- [YOUR TASK]:
Nothing but the lines from the first line of the entries through the line with "G04 #@! TA.AperFunction,Profile*" should appear in the answer, transcribed exactly and free of pictures.

□ □ □ □ □ □ □

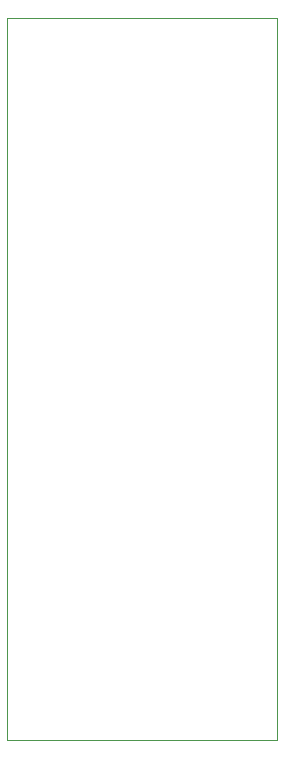
<source format=gbr>
G04 #@! TF.GenerationSoftware,KiCad,Pcbnew,(5.1.9)-1*
G04 #@! TF.CreationDate,2021-02-27T14:39:48+01:00*
G04 #@! TF.ProjectId,SteeringWheelInterface,53746565-7269-46e6-9757-6865656c496e,rev?*
G04 #@! TF.SameCoordinates,Original*
G04 #@! TF.FileFunction,Profile,NP*
%FSLAX46Y46*%
G04 Gerber Fmt 4.6, Leading zero omitted, Abs format (unit mm)*
G04 Created by KiCad (PCBNEW (5.1.9)-1) date 2021-02-27 14:39:48*
%MOMM*%
%LPD*%
G01*
G04 APERTURE LIST*
G04 #@! TA.AperFunction,Profile*
%ADD10C,0.050000*%
G04 #@! TD*
G04 APERTURE END LIST*
D10*
X116840000Y-50800000D02*
X139700000Y-50800000D01*
X116840000Y-111887000D02*
X116840000Y-50800000D01*
X139700000Y-111887000D02*
X116840000Y-111887000D01*
X139700000Y-50800000D02*
X139700000Y-111887000D01*
M02*

</source>
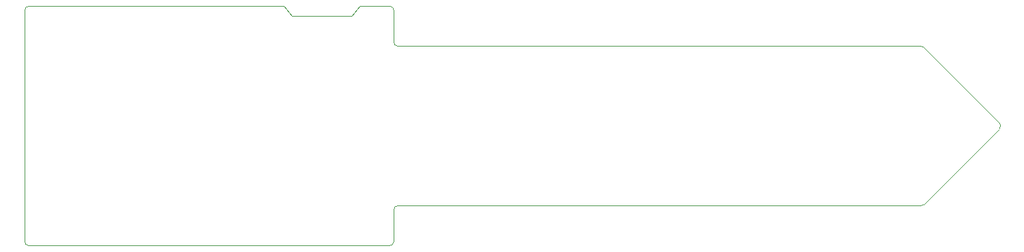
<source format=gm1>
%TF.GenerationSoftware,KiCad,Pcbnew,8.0.2*%
%TF.CreationDate,2024-06-28T10:12:45+02:00*%
%TF.ProjectId,LoraSensor,4c6f7261-5365-46e7-936f-722e6b696361,rev?*%
%TF.SameCoordinates,Original*%
%TF.FileFunction,Profile,NP*%
%FSLAX46Y46*%
G04 Gerber Fmt 4.6, Leading zero omitted, Abs format (unit mm)*
G04 Created by KiCad (PCBNEW 8.0.2) date 2024-06-28 10:12:45*
%MOMM*%
%LPD*%
G01*
G04 APERTURE LIST*
%TA.AperFunction,Profile*%
%ADD10C,0.100000*%
%TD*%
G04 APERTURE END LIST*
D10*
X266340790Y-73300790D02*
G75*
G02*
X266340790Y-74019210I-359190J-359210D01*
G01*
X142239989Y-88392000D02*
X142240000Y-58928000D01*
X189230000Y-88392000D02*
G75*
G02*
X188722000Y-88900000I-508000J0D01*
G01*
X189738000Y-63500000D02*
G75*
G02*
X189230000Y-62992000I0J508000D01*
G01*
X266340790Y-74019210D02*
X256688790Y-83671210D01*
X176276000Y-59629600D02*
X183896000Y-59629600D01*
X188722000Y-58420000D02*
G75*
G02*
X189230000Y-58928000I0J-508000D01*
G01*
X184912000Y-58420000D02*
X188722000Y-58420000D01*
X189738000Y-63500000D02*
X256329580Y-63500000D01*
X183896000Y-59629600D02*
X184912000Y-58420000D01*
X256329580Y-83820000D02*
X189738000Y-83820000D01*
X256329580Y-63500000D02*
G75*
G02*
X256688800Y-63648780I20J-508000D01*
G01*
X189230000Y-58928000D02*
X189230000Y-62992000D01*
X188722000Y-88900000D02*
X142748000Y-88900011D01*
X189230000Y-84328000D02*
X189230000Y-88392000D01*
X142748000Y-88900011D02*
G75*
G02*
X142239989Y-88392000I3600J511611D01*
G01*
X256688790Y-63648790D02*
X266340790Y-73300790D01*
X175260000Y-58420000D02*
X176276000Y-59629600D01*
X142240000Y-58928000D02*
G75*
G02*
X142751584Y-58420013I508000J0D01*
G01*
X256688790Y-83671210D02*
G75*
G02*
X256329580Y-83819986I-359190J359210D01*
G01*
X142748000Y-58420000D02*
X175260000Y-58420000D01*
X189230000Y-84328000D02*
G75*
G02*
X189738000Y-83820000I508000J0D01*
G01*
M02*

</source>
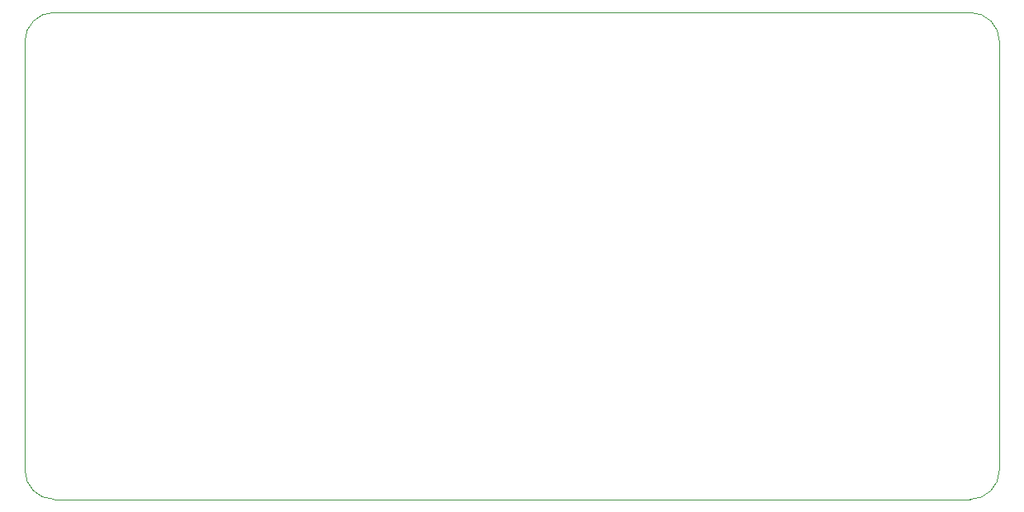
<source format=gbr>
%TF.GenerationSoftware,KiCad,Pcbnew,7.0.8*%
%TF.CreationDate,2024-08-21T13:00:36+09:00*%
%TF.ProjectId,adder,61646465-722e-46b6-9963-61645f706362,rev?*%
%TF.SameCoordinates,Original*%
%TF.FileFunction,Profile,NP*%
%FSLAX46Y46*%
G04 Gerber Fmt 4.6, Leading zero omitted, Abs format (unit mm)*
G04 Created by KiCad (PCBNEW 7.0.8) date 2024-08-21 13:00:36*
%MOMM*%
%LPD*%
G01*
G04 APERTURE LIST*
%TA.AperFunction,Profile*%
%ADD10C,0.100000*%
%TD*%
G04 APERTURE END LIST*
D10*
X176500000Y-35250000D02*
G75*
G03*
X173500000Y-32250000I-3000000J0D01*
G01*
X79500000Y-82250000D02*
X173500000Y-82250000D01*
X76500000Y-79250000D02*
G75*
G03*
X79500000Y-82250000I3000000J0D01*
G01*
X76500000Y-35250000D02*
X76500000Y-79250000D01*
X79500000Y-32250000D02*
G75*
G03*
X76500000Y-35250000I0J-3000000D01*
G01*
X173500000Y-32250000D02*
X79500000Y-32250000D01*
X176500000Y-79250000D02*
X176500000Y-35250000D01*
X173500000Y-82250000D02*
G75*
G03*
X176500000Y-79250000I0J3000000D01*
G01*
M02*

</source>
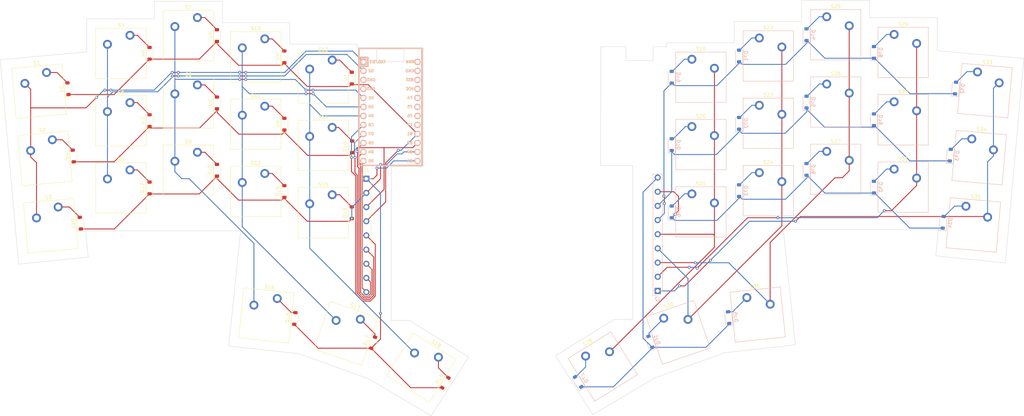
<source format=kicad_pcb>
(kicad_pcb (version 20221018) (generator pcbnew)

  (general
    (thickness 1.6)
  )

  (paper "A4")
  (layers
    (0 "F.Cu" signal)
    (31 "B.Cu" signal)
    (32 "B.Adhes" user "B.Adhesive")
    (33 "F.Adhes" user "F.Adhesive")
    (34 "B.Paste" user)
    (35 "F.Paste" user)
    (36 "B.SilkS" user "B.Silkscreen")
    (37 "F.SilkS" user "F.Silkscreen")
    (38 "B.Mask" user)
    (39 "F.Mask" user)
    (40 "Dwgs.User" user "User.Drawings")
    (41 "Cmts.User" user "User.Comments")
    (42 "Eco1.User" user "User.Eco1")
    (43 "Eco2.User" user "User.Eco2")
    (44 "Edge.Cuts" user)
    (45 "Margin" user)
    (46 "B.CrtYd" user "B.Courtyard")
    (47 "F.CrtYd" user "F.Courtyard")
    (48 "B.Fab" user)
    (49 "F.Fab" user)
    (50 "User.1" user)
    (51 "User.2" user)
    (52 "User.3" user)
    (53 "User.4" user)
    (54 "User.5" user)
    (55 "User.6" user)
    (56 "User.7" user)
    (57 "User.8" user)
    (58 "User.9" user)
  )

  (setup
    (pad_to_mask_clearance 0)
    (pcbplotparams
      (layerselection 0x00010fc_ffffffff)
      (plot_on_all_layers_selection 0x0000000_00000000)
      (disableapertmacros false)
      (usegerberextensions false)
      (usegerberattributes true)
      (usegerberadvancedattributes true)
      (creategerberjobfile true)
      (dashed_line_dash_ratio 12.000000)
      (dashed_line_gap_ratio 3.000000)
      (svgprecision 4)
      (plotframeref false)
      (viasonmask false)
      (mode 1)
      (useauxorigin false)
      (hpglpennumber 1)
      (hpglpenspeed 20)
      (hpglpendiameter 15.000000)
      (dxfpolygonmode true)
      (dxfimperialunits true)
      (dxfusepcbnewfont true)
      (psnegative false)
      (psa4output false)
      (plotreference true)
      (plotvalue true)
      (plotinvisibletext false)
      (sketchpadsonfab false)
      (subtractmaskfromsilk false)
      (outputformat 1)
      (mirror false)
      (drillshape 1)
      (scaleselection 1)
      (outputdirectory "")
    )
  )

  (net 0 "")
  (net 1 "R4")
  (net 2 "Net-(D1-A)")
  (net 3 "Net-(D2-A)")
  (net 4 "Net-(D3-A)")
  (net 5 "Net-(D4-A)")
  (net 6 "unconnected-(U2-RST-Pad22)")
  (net 7 "Net-(D5-A)")
  (net 8 "R3")
  (net 9 "Net-(D6-A)")
  (net 10 "Net-(D7-A)")
  (net 11 "Net-(D8-A)")
  (net 12 "Net-(D9-A)")
  (net 13 "Net-(D10-A)")
  (net 14 "R2")
  (net 15 "Net-(D11-A)")
  (net 16 "Net-(D12-A)")
  (net 17 "Net-(D13-A)")
  (net 18 "Net-(D14-A)")
  (net 19 "Net-(D15-A)")
  (net 20 "R1")
  (net 21 "Net-(D16-A)")
  (net 22 "Net-(D17-A)")
  (net 23 "Net-(D18-A)")
  (net 24 "Net-(D19-A)")
  (net 25 "Net-(D20-A)")
  (net 26 "Net-(D21-A)")
  (net 27 "Net-(D22-A)")
  (net 28 "Net-(D23-A)")
  (net 29 "Net-(D24-A)")
  (net 30 "Net-(D25-A)")
  (net 31 "Net-(D26-A)")
  (net 32 "Net-(D27-A)")
  (net 33 "Net-(D28-A)")
  (net 34 "Net-(D29-A)")
  (net 35 "Net-(D30-A)")
  (net 36 "Net-(D31-A)")
  (net 37 "Net-(D32-A)")
  (net 38 "Net-(D33-A)")
  (net 39 "Net-(D34-A)")
  (net 40 "Net-(D35-A)")
  (net 41 "Net-(D36-A)")
  (net 42 "C6")
  (net 43 "C7")
  (net 44 "C8")
  (net 45 "C9")
  (net 46 "C10")
  (net 47 "C1")
  (net 48 "C2")
  (net 49 "C3")
  (net 50 "C4")
  (net 51 "C5")

  (footprint "Diode_SMD:D_SOD-123" (layer "F.Cu") (at 88.9 95.603631 90))

  (footprint "Diode_SMD:D_SOD-123" (layer "F.Cu") (at 88.9 57.603631 90))

  (footprint "Switch_Keyboard_Cherry_MX:SW_Cherry_MX_PCB_1.00u" (layer "F.Cu") (at 61.847381 70.603631))

  (footprint "Switch_Keyboard_Cherry_MX:SW_Cherry_MX_PCB_1.00u" (layer "F.Cu") (at 80.847381 76.603631))

  (footprint "Diode_SMD:D_SOD-123" (layer "F.Cu") (at 29.382957 85.577738 95))

  (footprint "Diode_SMD:D_SOD-123" (layer "F.Cu") (at 91.853649 131.434063 84))

  (footprint "Switch_Keyboard_Cherry_MX:SW_Cherry_MX_PCB_1.00u" (layer "F.Cu") (at 21.41117 86.275179 5))

  (footprint "Diode_SMD:D_SOD-123" (layer "F.Cu") (at 50.9 75.603631 90))

  (footprint "Switch_Keyboard_Cherry_MX:SW_Cherry_MX_PCB_1.00u" (layer "F.Cu") (at 42.847381 75.603631))

  (footprint "Diode_SMD:D_SOD-123" (layer "F.Cu") (at 69.9 89.603631 90))

  (footprint "Diode_SMD:D_SOD-123" (layer "F.Cu") (at 27.9 66.6 95))

  (footprint "Switch_Keyboard_Cherry_MX:SW_Cherry_MX_PCB_1.00u" (layer "F.Cu") (at 42.847381 94.603631))

  (footprint "Diode_SMD:D_SOD-123" (layer "F.Cu") (at 113.910976 138.2753 71))

  (footprint "Diode_SMD:D_SOD-123" (layer "F.Cu") (at 107.9 63.6 90))

  (footprint "Switch_Keyboard_Cherry_MX:SW_Cherry_MX_PCB_1.00u" (layer "F.Cu") (at 19.773893 67.305414 5))

  (footprint "Switch_Keyboard_Cherry_MX:SW_Cherry_MX_PCB_1.00u" (layer "F.Cu") (at 61.847381 51.603631))

  (footprint "Switch_Keyboard_Cherry_MX:SW_Cherry_MX_PCB_1.00u" (layer "F.Cu") (at 83.842328 130.592039 -6))

  (footprint "Switch_Keyboard_Cherry_MX:SW_Cherry_MX_PCB_1.00u" (layer "F.Cu") (at 80.847381 57.603631))

  (footprint "Switch_Keyboard_Cherry_MX:SW_Cherry_MX_PCB_1.00u" (layer "F.Cu") (at 127.475976 145.33504 -32))

  (footprint "Switch_Keyboard_Cherry_MX:SW_Cherry_MX_PCB_1.00u" (layer "F.Cu") (at 42.847381 56.603631))

  (footprint "Diode_SMD:D_SOD-123" (layer "F.Cu") (at 107.9 101.603631 90))

  (footprint "Diode_SMD:D_SOD-123" (layer "F.Cu") (at 108 83 90))

  (footprint "Switch_Keyboard_Cherry_MX:SW_Cherry_MX_PCB_1.00u" (layer "F.Cu") (at 106.260952 135.641185 -19))

  (footprint "MX:1x9 4mm" (layer "F.Cu") (at 112 92))

  (footprint "Diode_SMD:D_SOD-123" (layer "F.Cu") (at 50.9 94.6 90))

  (footprint "Diode_SMD:D_SOD-123" (layer "F.Cu") (at 69.9 70.603631 90))

  (footprint "Switch_Keyboard_Cherry_MX:SW_Cherry_MX_PCB_1.00u" (layer "F.Cu") (at 23.059801 105.263719 5))

  (footprint "Switch_Keyboard_Cherry_MX:SW_Cherry_MX_PCB_1.00u" (layer "F.Cu") (at 99.847381 82.603631))

  (footprint "Diode_SMD:D_SOD-123" (layer "F.Cu") (at 50.9 56.6 90))

  (footprint "Diode_SMD:D_SOD-123" (layer "F.Cu") (at 88.9 76.603631 90))

  (footprint "Keebio-Parts:ArduinoProMicro" (layer "F.Cu") (at 118.8 73 -90))

  (footprint "Switch_Keyboard_Cherry_MX:SW_Cherry_MX_PCB_1.00u" (layer "F.Cu") (at 99.847381 63.603631))

  (footprint "Diode_SMD:D_SOD-123" (layer "F.Cu") (at 134.260361 149.574394 58))

  (footprint "Diode_SMD:D_SOD-123" (layer "F.Cu") (at 31.379293 104.535858 95))

  (footprint "Diode_SMD:D_SOD-123" (layer "F.Cu") (at 69.9 51.603631 90))

  (footprint "Switch_Keyboard_Cherry_MX:SW_Cherry_MX_PCB_1.00u" (layer "F.Cu") (at 80.847381 95.603631))

  (footprint "Switch_Keyboard_Cherry_MX:SW_Cherry_MX_PCB_1.00u" (layer "F.Cu")
    (tstamp ebdf139c-4d63-4333-8920-e73faa3796a4)
    (at 61.847381 89.603631)
    (descr "Cherry MX keyswitch PCB Mount with 1.00u keycap")
    (tags "Cherry MX Keyboard Keyswitch Switch PCB Cutout 1.00u")
    (property "Sheetfile" "keyboard.kicad_sch")
    (property "Sheetname" "")
    (property "ki_description" "Push button switch, generic, two pins")
    (property "ki_keywords" "switch normally-open pushbutton push-button")
    (path "/3e2159f9-0f19-4be2-b32e-679dca2b8d38")
    (attr through_hole)
    (fp_text reference "S9" (at 0 -8) (layer "F.SilkS")
        (effects (font (size 1 1) (thickness 0.15)))
      (tstamp addab225-6fbb-4355-93e3-f6be849ddb4a)
    )
    (fp_text value "SW_Push" (at 0 8) (layer "F.Fab")
        (effects (font (size 1 1) (thickness 0.15)))
      (tstamp 7003ecda-8c02-4520-b598-be6ffae8d6d1)
    )
    (fp_text user "${REFERENCE}" (at 0 0) (layer "F.Fab")
        (effects (font (size 1 1) (thickness 0.15)))
      (tstamp 654a0691-630d-4b18-af5f-d88c89e9d9e9)
    )
    (fp_line (start -7.1 -7.1) (end -7.1 7.1)
      (stroke (width 0.12) (type solid)) (layer "F.SilkS") (tstamp 806e0ff7-7fa1-4f08-aee9-93d3205113f1))
    (fp_line (start -7.1 7.1) (end 7.1 7.1)
      (stroke (width 0.12) (type solid)) (layer "F.SilkS") (tstamp 6063ad5b-3f23-4e5d-b42c-7e2cd742e6f5))
    (fp_line (start 7.1 -7.1) (end -7.1 -7.1)
      (stroke (width 0.12) (type solid)) (layer "F.SilkS") (tstamp 833c684f-faa7-423f-a520-b429ab830445))
    (fp_line (start 7.1 7.1) (end 7.1 -7.1)
      (stroke (width 0.12) (type solid)) (layer "F.SilkS") (tstamp 4b32abbd-9ca4-4833-8ebc-22b975d5aaef))
    (fp_line (start -9.525 -9.525) (end -9.525 9.525)
      (stroke (width 0.1) (type solid)) (layer "Dwgs.User") (tstamp 40db84c6-f3c8-4f9a-bcaa-387736c6b83b))
    (fp_line (start -9.525 9.525) (end 9.525 9.525)
      (stroke (width 0.1) (type solid)) (layer "Dwgs.User") (tstamp 945c3bfc-0180-495b-a827-e94242103ec5))
    (fp_line (start 9.525 -9.525) (end -9.525 -9.525)
      (stroke (width 0.1) (type solid)) (layer "Dwgs.User") (tstamp 831ebab4-4b4e-41a8-badd-2a3fefb4b082))
    (fp_line (start 9.525 9.525) (end 9.525 -9.525)
      (stroke (width 0.1) (type solid)) (layer "Dwgs.User") (tstamp 6c15b898-4c74-454e-8185-e94cab15da9f))
    (fp_line (start -7 -7) (end -7 7)
      (stroke (width 0.1) (type solid)) (layer "Eco1.User") (tstamp 1f46c841-5126-44cb-96b5-ff761e583cae))
    (fp_line (start -7 7) (end 7 7)
      (stroke (width 0.1) (type solid)) (layer "Eco1.User") (tstamp 149659b1-57d2-4d3f-b5ae-19901d7806be))
    (fp_line (start 7 -7) (end -7 -7)
      (stroke (width 0.1) (type solid)) (layer "Eco1.User") (tstamp e08aedbd-8b52-4622-87eb-4de3fb16289d))
    (fp_line (start 7 7) (end 7 -7)
      (stroke (width 0.1) (type solid)) (layer "Eco1.User") (tstamp 1427ae45-fbe9-4688-8506-15f59ecaa7d7))
    (fp_line (start -7.25 -7.25) (end -7.25 7.25)
      (stroke (width 0.05) (type solid)) (layer "F.CrtYd") (tstamp 7c9a5524-0872-4c1e-a328-a14dff4b7140))
    (fp_line (start -7.25 7.25) (end 7.25 7.25)
      (stroke (width 0.05) (type solid)) (layer "F.CrtYd") (tstamp 4c11e776-8f52-4008-bcff-41eaeaa8c928))
    (fp_line (start 7.25 -7.25) (end -7.25 -7.25)
      (stroke (width 0.05) (type solid)) (layer "F.CrtYd") (tstamp 985ce7db-39f7-480e-bad7-69ecaa0e0011))
    (fp_line (start 7.25 7.25) (end 7.25 -7.25)
      (stroke (width 0.05) (type solid)) (layer "F.CrtYd") (tstamp cc9e76b2-4d03-45a0-8cff-4c2589a2b1f5))
    (fp_line (start -7 -7) (end -7 7)
      (stroke (width 0.1) (type solid)) (layer "F.Fab") (tstamp 0f1abc7a-5ce9-4df9-9f54-8da796515664))
    (fp_line (start -7 7) (end 7 7)
      (stroke (width 0.1) (type solid)) (layer "F.Fab") (tstamp c1050af5-a840-4118-8bfa-c3cc45d647be))
    (fp_line (start 7 -7) (end -7 -7)
      (stroke (width 0.1) (type solid)) (layer "F.Fab") (tstamp feef79bb-952a-49f9-845f-9bc5f6512e73))
    (fp_line (start 7 7) (end 7 -7)
      (stroke (width 0.1) (type solid)) (layer "F.Fab") (tstamp b81e5746-25b0-4b04-9783-3ff4548b02f2))
    (pad "" np_thru_hole circle (at -5.08 0) (size 1.75 1.75) (drill 1.75) (layers "*.Cu" "*.Mask") (tstamp 10a60c2a-d2af-43a0-846e-ce8907f77a9e))
    (pad "" smd circle (at -3.81 -2.54) (size 1.55 1.55) (layers "F.Mask") (tstamp 38916b7a-a214-4493-b562-0d6e7435ea49))
    (pad "" np_thru_hole circle (at 0 0) (size 4 4) (drill 4) (layers "*.Cu" "*.Mask") (tstamp 8071acf6-1050-4251-9c1c-65946773c4ae))
    (pad "" smd circle (
... [253833 chars truncated]
</source>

□ □ □ □ □ □ □

- [WRITTEN SOLUTION]:
<source format=gbr>
G04 #@! TF.GenerationSoftware,KiCad,Pcbnew,(5.1.9)-1*
G04 #@! TF.CreationDate,2021-02-27T14:39:48+01:00*
G04 #@! TF.ProjectId,SteeringWheelInterface,53746565-7269-46e6-9757-6865656c496e,rev?*
G04 #@! TF.SameCoordinates,Original*
G04 #@! TF.FileFunction,Profile,NP*
%FSLAX46Y46*%
G04 Gerber Fmt 4.6, Leading zero omitted, Abs format (unit mm)*
G04 Created by KiCad (PCBNEW (5.1.9)-1) date 2021-02-27 14:39:48*
%MOMM*%
%LPD*%
G01*
G04 APERTURE LIST*
G04 #@! TA.AperFunction,Profile*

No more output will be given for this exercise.